---------- Provided records

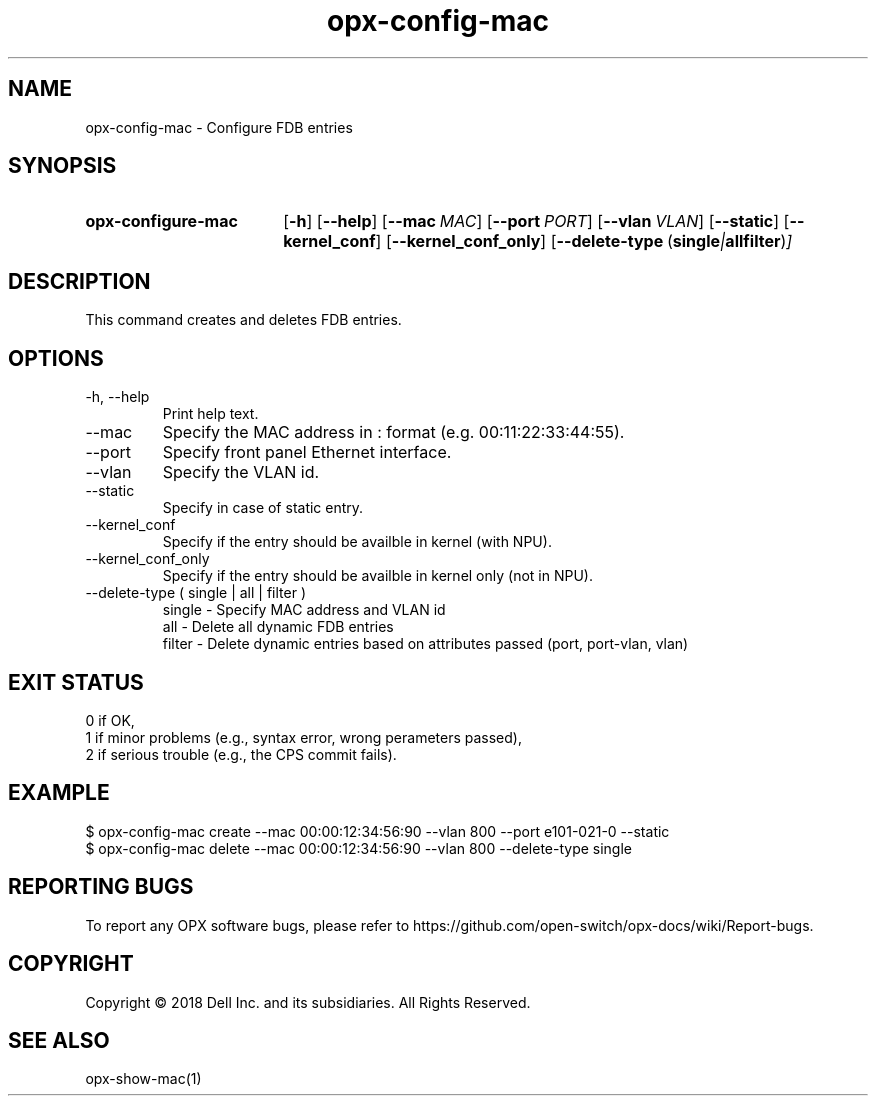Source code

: .TH opx-config-mac "1" "2018-12-12" OPX "OPX utilities"
.SH NAME
opx-config-mac \- Configure FDB entries
.SH SYNOPSIS
.SY opx-configure-mac
.OP \-h
.OP \-\-help
.OP \-\-mac MAC
.OP \-\-port PORT
.OP \-\-vlan VLAN
.OP \-\-static
.OP \-\-kernel_conf
.OP \-\-kernel_conf_only
.OP \-\-delete-type "\fR( \fBsingle\fR | \fBall\fR  \fBfilter\fR )"
.YS
.SH DESCRIPTION
This command creates and deletes FDB entries.
.SH OPTIONS
.TP
\-h, \-\-help
Print help text.
.TP
\-\-mac 
Specify the MAC address in : format (e.g. 00:11:22:33:44:55).
.TP
\-\-port 
Specify front panel Ethernet interface.
.TP
\-\-vlan 
Specify the VLAN id.
.TP
\-\-static 
Specify in case of static entry.
.TP
\-\-kernel_conf 
Specify if the entry should be availble in kernel (with NPU).
.TP
\-\-kernel_conf_only 
Specify if the entry should be availble in kernel only (not in NPU).
.TP
\-\-delete-type ( single | all | filter )
 single - Specify MAC address and VLAN id
 all    - Delete all dynamic FDB entries
 filter - Delete dynamic entries based on attributes passed (port, port-vlan, vlan)
.SH EXIT STATUS
 0      if OK,
 1      if minor problems (e.g., syntax error, wrong perameters passed),
 2      if serious trouble (e.g., the CPS commit fails).
.SH EXAMPLE
.nf
.eo
$ opx-config-mac create --mac 00:00:12:34:56:90 --vlan 800 --port e101-021-0 --static
$ opx-config-mac delete --mac 00:00:12:34:56:90 --vlan 800 --delete-type single
.ec
.fi
.SH REPORTING BUGS
To report any OPX software bugs, please refer to https://github.com/open-switch/opx-docs/wiki/Report-bugs.
.SH COPYRIGHT
Copyright \(co 2018 Dell Inc. and its subsidiaries. All Rights Reserved.
.SH SEE ALSO
opx-show-mac(1)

--------------------

**What to do:** Repeat the material above verbatim, with no pictures in the output.

**Exercise result:**
Source code

: .TH opx-config-mac "1" "2018-12-12" OPX "OPX utilities"
.SH NAME
opx-config-mac \- Configure FDB entries
.SH SYNOPSIS
.SY opx-configure-mac
.OP \-h
.OP \-\-help
.OP \-\-mac MAC
.OP \-\-port PORT
.OP \-\-vlan VLAN
.OP \-\-static
.OP \-\-kernel_conf
.OP \-\-kernel_conf_only
.OP \-\-delete-type "\fR( \fBsingle\fR | \fBall\fR  \fBfilter\fR )"
.YS
.SH DESCRIPTION
This command creates and deletes FDB entries.
.SH OPTIONS
.TP
\-h, \-\-help
Print help text.
.TP
\-\-mac 
Specify the MAC address in : format (e.g. 00:11:22:33:44:55).
.TP
\-\-port 
Specify front panel Ethernet interface.
.TP
\-\-vlan 
Specify the VLAN id.
.TP
\-\-static 
Specify in case of static entry.
.TP
\-\-kernel_conf 
Specify if the entry should be availble in kernel (with NPU).
.TP
\-\-kernel_conf_only 
Specify if the entry should be availble in kernel only (not in NPU).
.TP
\-\-delete-type ( single | all | filter )
 single - Specify MAC address and VLAN id
 all    - Delete all dynamic FDB entries
 filter - Delete dynamic entries based on attributes passed (port, port-vlan, vlan)
.SH EXIT STATUS
 0      if OK,
 1      if minor problems (e.g., syntax error, wrong perameters passed),
 2      if serious trouble (e.g., the CPS commit fails).
.SH EXAMPLE
.nf
.eo
$ opx-config-mac create --mac 00:00:12:34:56:90 --vlan 800 --port e101-021-0 --static
$ opx-config-mac delete --mac 00:00:12:34:56:90 --vlan 800 --delete-type single
.ec
.fi
.SH REPORTING BUGS
To report any OPX software bugs, please refer to https://github.com/open-switch/opx-docs/wiki/Report-bugs.
.SH COPYRIGHT
Copyright \(co 2018 Dell Inc. and its subsidiaries. All Rights Reserved.
.SH SEE ALSO
opx-show-mac(1)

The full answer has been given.